Ivory Coast Seeks Return of Golden Age With Roads, BridgesBy and
Government plans to ease congestion in biggest city, Abidjan
Focus on infrastructure has sustained high economic growth
Ivory Coast plans to renew most of its road network and ease congestion in the largest city, Abidjan, as part of a $6.4 billion plan to improve infrastructure in the world’s biggest cocoa producer.
The government’s focus on large infrastructure projects has sustained one of Africa’s fastest-growing economies since 2012 and helped the country regain its position as a regional hub in French-speaking West Africa after almost a decade of conflict. Investment spending accounts for a third of the 2018 budget under President Alassane Ouattara, with the International Monetary Fund forecasting economic growth at 7.3 percent this year.

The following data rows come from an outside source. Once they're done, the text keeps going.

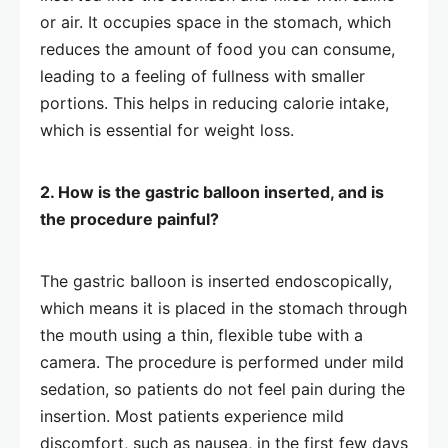
or air. It occupies space in the stomach, which
reduces the amount of food you can consume,
leading to a feeling of fullness with smaller
portions. This helps in reducing calorie intake,
which is essential for weight loss.
2. How is the gastric balloon inserted, and is
the procedure painful?
The gastric balloon is inserted endoscopically,
which means it is placed in the stomach through
the mouth using a thin, flexible tube with a
camera. The procedure is performed under mild
sedation, so patients do not feel pain during the
insertion. Most patients experience mild
discomfort, such as nausea, in the first few days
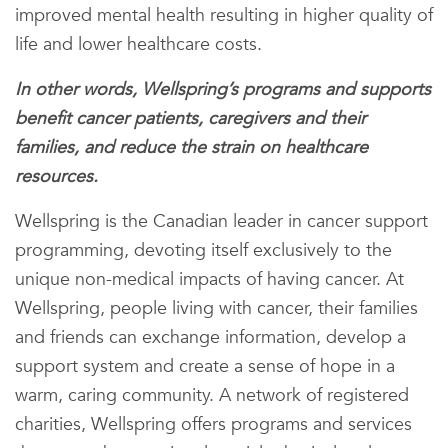
improved mental health resulting in higher quality of
life and lower healthcare costs.
In other words, Wellspring’s programs and supports
benefit cancer patients, caregivers and their
families, and reduce the strain on healthcare
resources.
Wellspring is the Canadian leader in cancer support
programming, devoting itself exclusively to the
unique non-medical impacts of having cancer. At
Wellspring, people living with cancer, their families
and friends can exchange information, develop a
support system and create a sense of hope in a
warm, caring community. A network of registered
charities, Wellspring offers programs and services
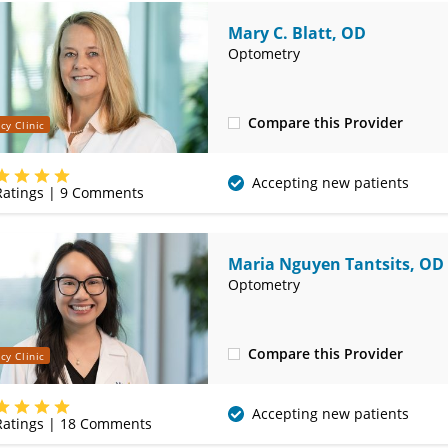
Mary C. Blatt, OD
Optometry
Compare this Provider
cy Clinic
(314) 752-2679
Accepting new patients
atings |
9
Comments
Maria Nguyen Tantsits, OD
Optometry
Compare this Provider
cy Clinic
(314) 752-2679
Accepting new patients
atings |
18
Comments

“We want to be an emerging country but to achieve that, we will need high-quality infrastructure to support the economy,” Amede Koffi Kouakou, minister of economic infrastructure, said in an interview Tuesday in Abidjan. “We have to ease the congestion in Abidjan, we have to be able to transport our agricultural goods to the ports.’’

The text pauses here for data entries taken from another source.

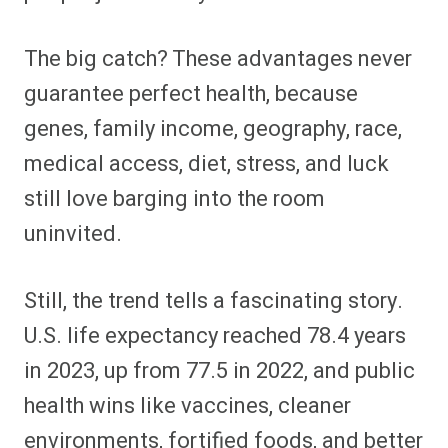
The big catch? These advantages never
guarantee perfect health, because
genes, family income, geography, race,
medical access, diet, stress, and luck
still love barging into the room
uninvited.
Still, the trend tells a fascinating story.
U.S. life expectancy reached 78.4 years
in 2023, up from 77.5 in 2022, and public
health wins like vaccines, cleaner
environments, fortified foods, and better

The pace of construction has been swift. Several key projects undertaken during Ouattara’s tenure were first designed and planned in the 1970s and early 1980s in a period Ivorians today still refer to as a golden age because of record economic growth and political stability. They include a toll bridge across the lagoon in the heart of Abidjan and a dam in the west that has added 275 megawatts to the national power grid.
In the next few years, Alstom SA and Bouygues SA will oversee the construction of a $1.6 billion commuter train network in Abidjan, while the city of about 6 million people will get two additional bridges and at least four interchanges, Kouakou said. The government announced last week that it handed a contract for what will be Abidjan’s fourth bridge spanning the lagoon to China State Construction Engineering Corp.
Another priority is a better road network. The government is extending its only four-lane highway in the interior and building a wider road to the eastern border with Ghana. About 70 percent of the tarred roads need repairs, and tens of thousands of kilometers of unpaved roads connecting remote farms and villages to the main towns have to be improved, Kouakou said.
Many cocoa farmers lose access to their plantations during the rainy season that typically peaks in June and July. Most paved roads fell into disrepair during the conflict that divided the country into a rebel-held north and a government-controlled south until Ouattara assumed office in 2011.
“We have 4,500 kilometers of road that are often older than 18 years,” Kouakou said. “There was almost no maintenance during the crisis -- we have a lot of work to do.”